▶ _DIRECTIONS_: Collect and copy each line of the entries below that contains the string "second". Matching is case-sensitive.

▶ _DATA FOR THIS TASK_:
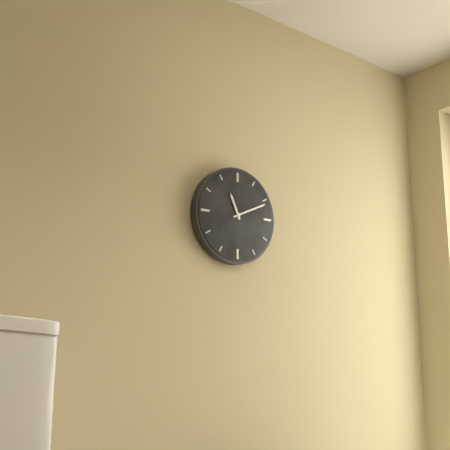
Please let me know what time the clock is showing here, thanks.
11:11
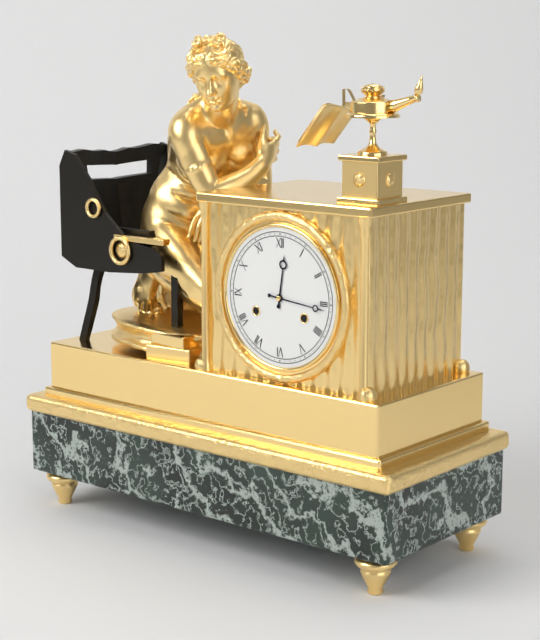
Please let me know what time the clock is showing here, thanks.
12:16
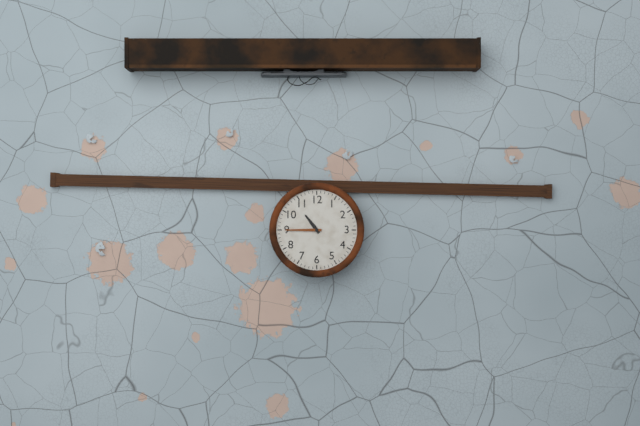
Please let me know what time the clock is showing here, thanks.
10:45
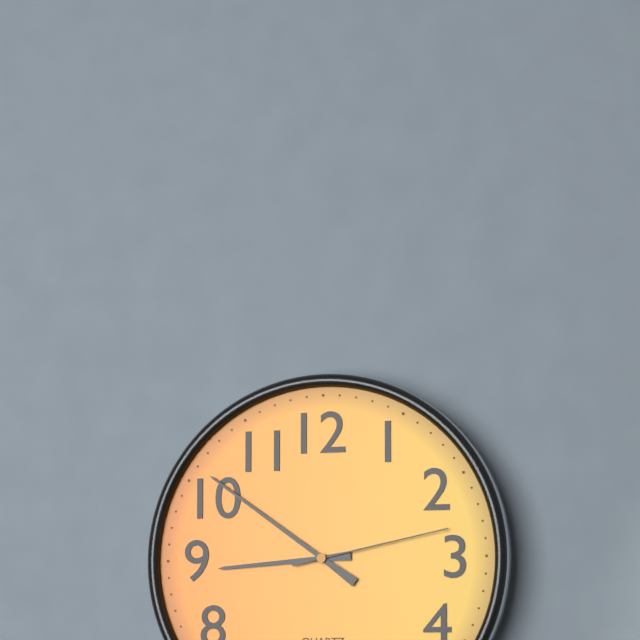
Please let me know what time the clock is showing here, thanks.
8:51:13
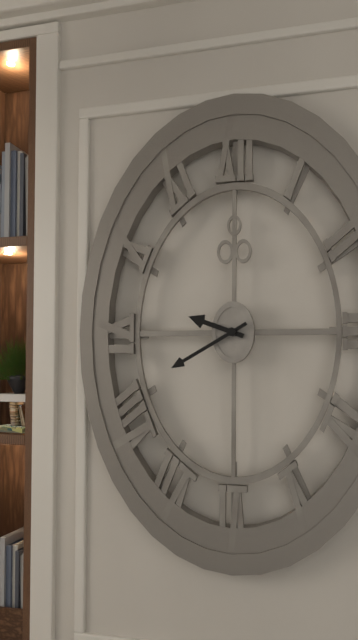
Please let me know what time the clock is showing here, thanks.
9:40
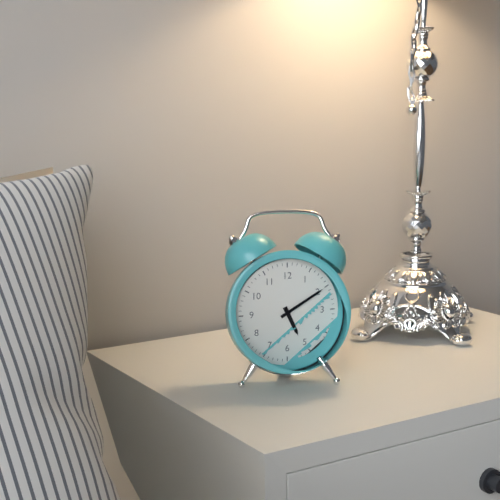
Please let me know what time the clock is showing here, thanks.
5:10
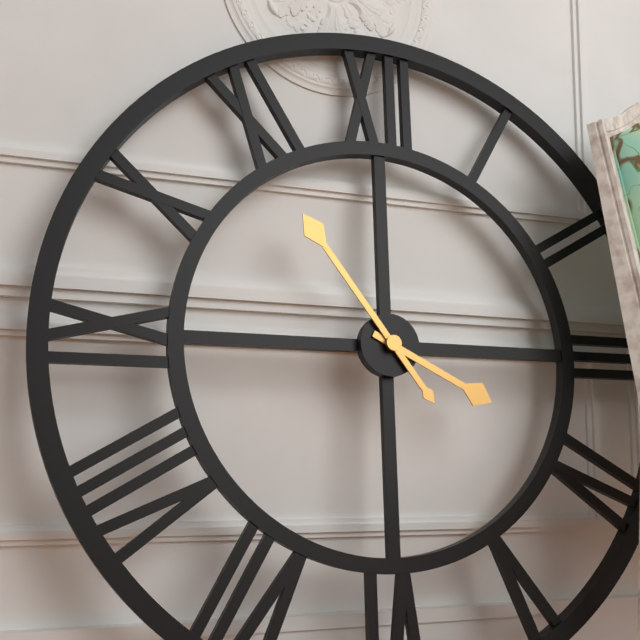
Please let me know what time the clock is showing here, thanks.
3:54
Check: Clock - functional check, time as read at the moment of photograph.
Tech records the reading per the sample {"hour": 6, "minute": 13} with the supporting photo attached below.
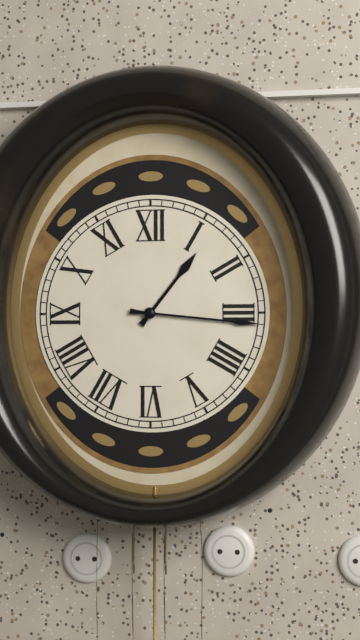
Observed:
{"hour": 1, "minute": 16}
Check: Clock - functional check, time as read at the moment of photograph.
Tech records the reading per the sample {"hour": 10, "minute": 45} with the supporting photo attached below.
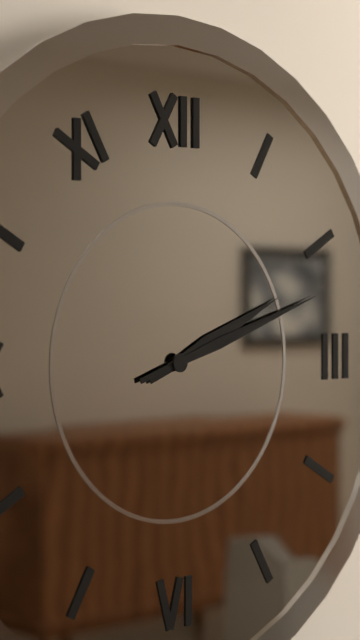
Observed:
{"hour": 2, "minute": 12}
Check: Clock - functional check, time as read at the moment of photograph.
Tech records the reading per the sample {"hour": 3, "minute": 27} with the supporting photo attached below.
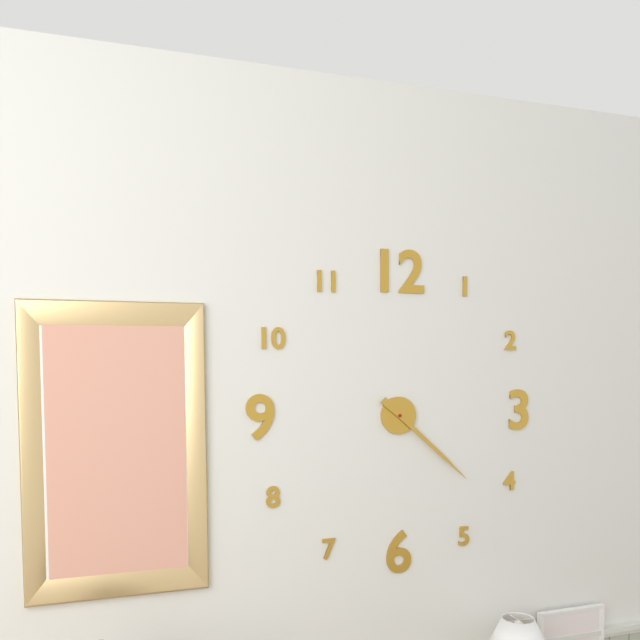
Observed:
{"hour": 4, "minute": 22}
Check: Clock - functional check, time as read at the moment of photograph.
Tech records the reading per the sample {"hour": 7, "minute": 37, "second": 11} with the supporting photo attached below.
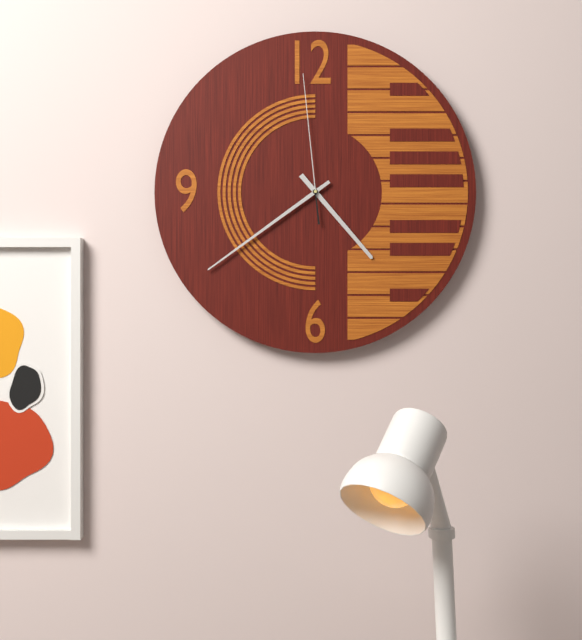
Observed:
{"hour": 4, "minute": 39, "second": 59}
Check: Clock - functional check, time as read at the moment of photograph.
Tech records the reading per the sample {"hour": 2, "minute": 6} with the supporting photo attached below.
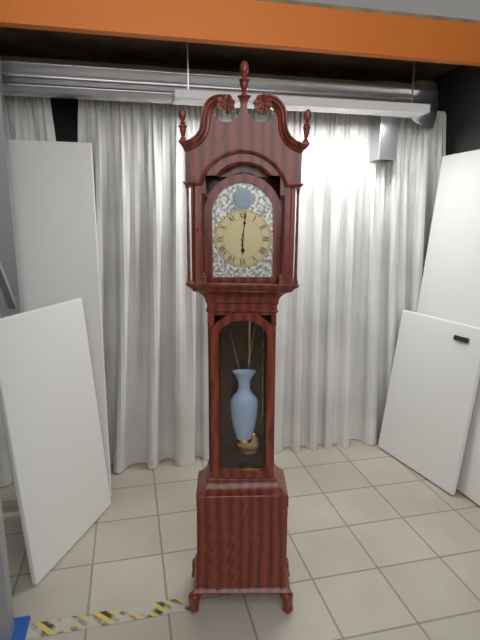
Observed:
{"hour": 6, "minute": 1}
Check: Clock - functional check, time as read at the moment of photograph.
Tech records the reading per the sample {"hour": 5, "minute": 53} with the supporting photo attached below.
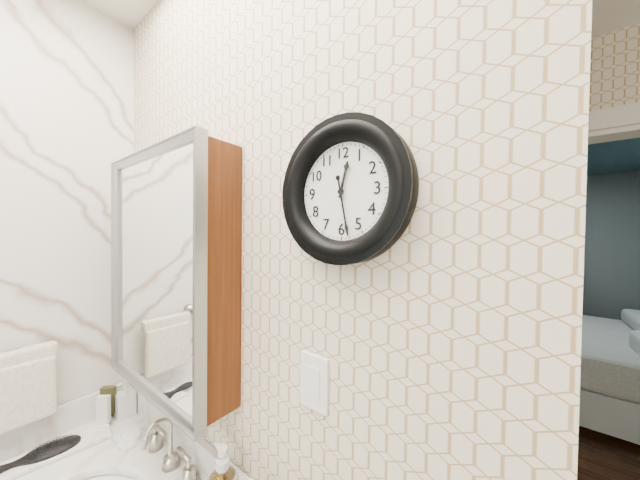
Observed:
{"hour": 12, "minute": 28}
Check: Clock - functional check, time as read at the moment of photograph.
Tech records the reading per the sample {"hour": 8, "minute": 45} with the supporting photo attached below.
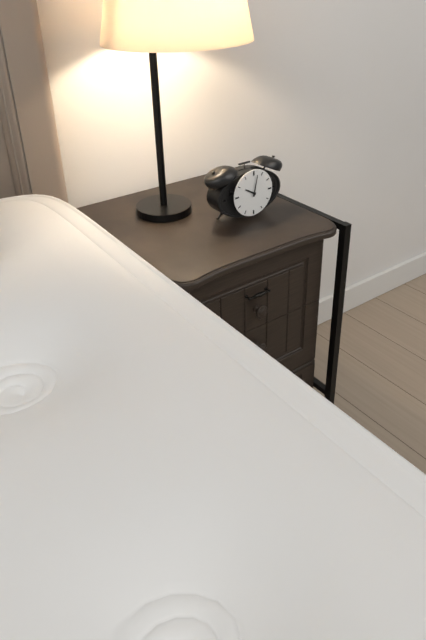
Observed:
{"hour": 10, "minute": 2}
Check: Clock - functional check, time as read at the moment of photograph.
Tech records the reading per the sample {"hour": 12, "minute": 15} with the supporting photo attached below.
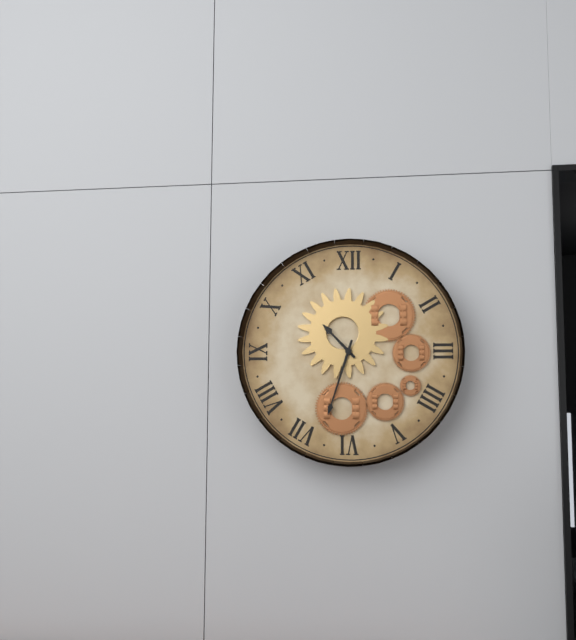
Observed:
{"hour": 10, "minute": 33}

▶ _EXPECTED ANSWER_:
Tech records the reading per the sample {"hour": 7, "minute": 37, "second": 11} with the supporting photo attached below.
{"hour": 4, "minute": 39, "second": 59}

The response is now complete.